In the symposium summary, how many randomized trials of bisphosphonate treatment did the EBCTCG meta-analysis review?

*** Opening of Exercise text ***

The San Antonio Breast Cancer Symposium (SABCS) is an annual international conference directed towards academicians, private physicians and researchers with more than 7,000 in attendance from 90 countries. The purpose of the symposium is to relay breaking news, trial updates, advances in biology and practice-changing guidelines in breast cancer care and management.
Breastlink sends a team of physicians and researchers to SABCS every year to gather critical updates and research advances. We then disseminate the results to patients, referring physicians and the Breastlink medical team. Last year, for example, the results of the ATLAS trial delivered at the 2012 SABCS extended the duration of Tamoxifen from 5-years to 10-years in certain groups of breast cancer patients. This year, a number of important findings were discussed:
In Prevention News:
The results of the preventive trial of anastrozole for post-menopausal women (IBIS-II) were favorable. Women taking the aromatase inhibitor (AI) had a 53 percent reduction in the risk of developing breast cancer compared to women who did not get the drug. There was a 10 percent increase in musculoskeletal symptoms bu less than 2 percent increase in fractures for women on the AI.
Interpretation: There are now more pharmacologic options available to high-risk women who want to lower their risk of breast cancer.
In Local Therapy News:
1. Radiation after lumpectomy: PRIME 2 trial results. This compared lumpectomy and hormonal therapy with and without radiation for women with invasive ER+ breast cancer 65 and older. At 5 years follow-up, recurrence was only 4.1 percent for women randomized to NO radiation compared to 1.3 percent with radiation. There was no difference in survival between the groups.
Interpretation: radiation therapy benefits all groups of women with invasive breast cancer, but for some the benefit may be very small.
2. Surgery for Stage IV breast cancer. There were two randomized trials, one from India and another from Turkey, evaluating the benefit of surgery on the primary breast cancer for women who presented with metastatic breast cancer. No clear benefit in survival with surgery was identified in either trial at this point in time for the majority of patients.
In Adjuvant Therapy News (Bisphosphonates and Bevacizumab):
1. The Benefit of Bisphosphonates. Bisphosphonate therapy is commonly given to women with osteoporosis or women at risk of bone cancer metastasis from breast cancer. A meta-analysis by the EBCTCG reviewed 22 randomized trials of bisphosphonate treatment in 17,791 women with early breast cancer. With 10 years of follow-up data, post-menopausal women who were randomized to bisphosphonate treatment had a 34 percent decreased risk of bone metastasis and 17 percent decreased risk of death from breast cancer compared to women who were not given the drug.
Interpretation: Newly diagnosed post-menopausal women with any invasive breast cancer are now recommended to start this a bisphosphonate regimen with their adjuvant therapy.

*** Close of Exercise text ***
*** Opening of Given information ***

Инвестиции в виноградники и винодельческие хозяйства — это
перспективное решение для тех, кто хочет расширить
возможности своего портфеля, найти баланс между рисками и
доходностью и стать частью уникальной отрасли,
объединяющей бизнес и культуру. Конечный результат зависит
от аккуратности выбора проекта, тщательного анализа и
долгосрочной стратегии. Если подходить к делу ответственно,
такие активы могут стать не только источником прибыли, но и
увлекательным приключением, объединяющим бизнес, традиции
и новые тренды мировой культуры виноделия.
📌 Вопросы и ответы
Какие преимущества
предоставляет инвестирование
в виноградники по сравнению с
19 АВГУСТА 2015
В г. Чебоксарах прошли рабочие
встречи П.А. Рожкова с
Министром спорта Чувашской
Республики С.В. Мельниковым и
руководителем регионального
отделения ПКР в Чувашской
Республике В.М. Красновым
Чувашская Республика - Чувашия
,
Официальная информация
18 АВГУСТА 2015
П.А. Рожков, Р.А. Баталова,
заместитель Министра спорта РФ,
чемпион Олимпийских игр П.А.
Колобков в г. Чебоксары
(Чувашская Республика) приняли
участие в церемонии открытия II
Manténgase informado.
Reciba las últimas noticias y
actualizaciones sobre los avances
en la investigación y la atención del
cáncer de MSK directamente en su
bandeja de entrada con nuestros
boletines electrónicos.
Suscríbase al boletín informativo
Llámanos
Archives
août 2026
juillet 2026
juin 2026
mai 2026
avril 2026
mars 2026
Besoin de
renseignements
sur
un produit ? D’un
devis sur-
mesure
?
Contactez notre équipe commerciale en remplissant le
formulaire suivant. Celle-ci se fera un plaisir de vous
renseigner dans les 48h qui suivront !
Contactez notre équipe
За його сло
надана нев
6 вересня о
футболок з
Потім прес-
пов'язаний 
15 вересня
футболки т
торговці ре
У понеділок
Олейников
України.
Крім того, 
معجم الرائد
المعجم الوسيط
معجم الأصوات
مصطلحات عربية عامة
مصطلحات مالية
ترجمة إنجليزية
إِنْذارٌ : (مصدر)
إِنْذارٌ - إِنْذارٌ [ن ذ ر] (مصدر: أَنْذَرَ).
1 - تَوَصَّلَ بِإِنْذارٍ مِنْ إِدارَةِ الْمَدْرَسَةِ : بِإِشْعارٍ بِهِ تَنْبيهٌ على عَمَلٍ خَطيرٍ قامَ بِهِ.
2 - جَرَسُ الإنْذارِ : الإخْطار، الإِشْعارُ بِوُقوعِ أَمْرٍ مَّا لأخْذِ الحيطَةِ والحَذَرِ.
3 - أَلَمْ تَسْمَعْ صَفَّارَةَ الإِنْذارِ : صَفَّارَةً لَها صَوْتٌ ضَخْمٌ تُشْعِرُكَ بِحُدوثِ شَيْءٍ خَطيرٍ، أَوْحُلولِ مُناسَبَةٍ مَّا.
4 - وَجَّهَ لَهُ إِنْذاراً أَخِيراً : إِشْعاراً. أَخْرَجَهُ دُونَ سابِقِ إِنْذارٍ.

*** Close of Given information ***

__Exercise answer__
22 randomized trials, covering 17,791 women with early breast cancer.